The process might sound complicated; the result, however, is not. Simply put, broad-spectrum disease resistance is enhanced.
Song and his team are working on another project. This one targets two genes and hopes to increase potato yield using gene-editing technology.
“Based on the literature, if you knock out some of the tuberization genes, the potato yield will likely be increased,” he said. “And those genes are often involved in the circadian clock and also flowering. We don’t really care if it flowers, we only care about the tubers.”
Because the yield project uses knockout technology, it’s relatively easy in comparison to the disease resistance project, which uses knock-in technology. It could, however, be two to three years before the project is complete. Right now, researchers aren’t certain about the impact on yields, but Song guesses that a 10- to 20-percent increase is possible.

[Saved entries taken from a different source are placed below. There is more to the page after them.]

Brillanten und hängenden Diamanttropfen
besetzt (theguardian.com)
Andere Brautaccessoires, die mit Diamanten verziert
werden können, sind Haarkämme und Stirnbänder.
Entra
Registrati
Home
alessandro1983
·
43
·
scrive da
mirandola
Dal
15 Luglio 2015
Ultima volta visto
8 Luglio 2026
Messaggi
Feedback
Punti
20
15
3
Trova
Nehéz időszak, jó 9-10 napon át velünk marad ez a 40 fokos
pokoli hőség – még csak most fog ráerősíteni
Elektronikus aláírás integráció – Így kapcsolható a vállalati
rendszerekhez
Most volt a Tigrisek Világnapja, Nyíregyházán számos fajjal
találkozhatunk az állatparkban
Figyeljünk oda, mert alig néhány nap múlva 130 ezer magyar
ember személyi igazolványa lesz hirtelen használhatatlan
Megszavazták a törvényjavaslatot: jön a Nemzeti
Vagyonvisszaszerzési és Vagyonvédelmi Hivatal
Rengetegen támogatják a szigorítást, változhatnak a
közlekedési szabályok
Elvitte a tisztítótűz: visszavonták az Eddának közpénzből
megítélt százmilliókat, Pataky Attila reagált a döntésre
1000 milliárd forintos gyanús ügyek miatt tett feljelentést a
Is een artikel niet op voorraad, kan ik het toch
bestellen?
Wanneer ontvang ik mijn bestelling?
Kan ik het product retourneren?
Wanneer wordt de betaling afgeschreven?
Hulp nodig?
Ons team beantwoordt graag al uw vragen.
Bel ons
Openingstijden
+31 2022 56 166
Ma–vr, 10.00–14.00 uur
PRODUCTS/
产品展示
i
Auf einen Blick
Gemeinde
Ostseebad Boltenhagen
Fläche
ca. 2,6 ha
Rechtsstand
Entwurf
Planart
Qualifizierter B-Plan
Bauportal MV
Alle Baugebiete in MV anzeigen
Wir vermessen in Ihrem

“It could be more,” he said. “I’m not sure right now, but it’s an interesting project for us to test.”
Modifying genes to stop oxidization
A group of researchers from the National Institute of Agricultural Technology (INTA) in Argentina, led by Sergio Feingold, head of the Agrobiotechnology Lab at INTA-Balcarce, recently modified the polyphenol oxidase gene in potatoes. The gene is responsible for causing enzymatic browning in tubers, which means they turn black or brown when cut and exposed to air. Oxidization does not present any health concerns, but it does result in rejection by consumers and, therefore, industry.
As a result of this discovery, the Argentine researchers have been able to produce non-browning potatoes, as well as potatoes resistant to cold storage. This is not new, though. Simplot released two varieties — Innate Generation 1 and 2 — that offer similar benefits.
Generation 1 Innate potatoes are said to be less prone to bruising and black spots. They also produce less asparagine, which has the potential to reduce the formation of acrylamide by 58 to 72 percent.
Innate Generation 2 features similar traits, but also addresses the issues of shrinkage in cold storage, late blight, sugar ends and sprouting.
The difference, though, is in how they were produced, said Feingold, who pointed out the advantages of working with gene editing technology.
“There’s this common idea among countries — and I’m talking about the whole continent from Canada to Argentina and Chile — that if you can demonstrate that you have not inserted any foreign sequence in your product, it will not go under the same regulation as a GMO,” Feingold said. “It will go through the regulations of a normal variety that could have been obtained by classical breeding methods.”
“This is a very big advantage in the sense that you can easily introduce the products of these developments into the market because you don’t have this big, expensive and time-consuming wall of deregulating GMOs,” he said.
To aid in the smooth uptake of gene-edited products, like the non-oxidizing potato, the government of Argentina presented to the Committee on Sanitary and Phytosanitary Measures of the World Trade Organization, an “International Statement on Agricultural Applications of Precision Biotechnology.”
The submission, which was supported by Australia, Brazil, Canada, Paraguay and the United States, seeks to support science-based consideration of agricultural innovations. Feingold said he hopes that the submission will also encourage compatibility among countries, as well as minimize potential trade disruptions.
In the meantime, Feingold and his team at INTA are working to see if they can enhance water use efficiency and saline sensitivity in potato. The quality of water in Argentina is not the best, he said, which means they cannot grow more than one potato crop every four years. Addressing water use efficiency, he said, could reduce the crop’s use of energy, which could in turn help address climate change.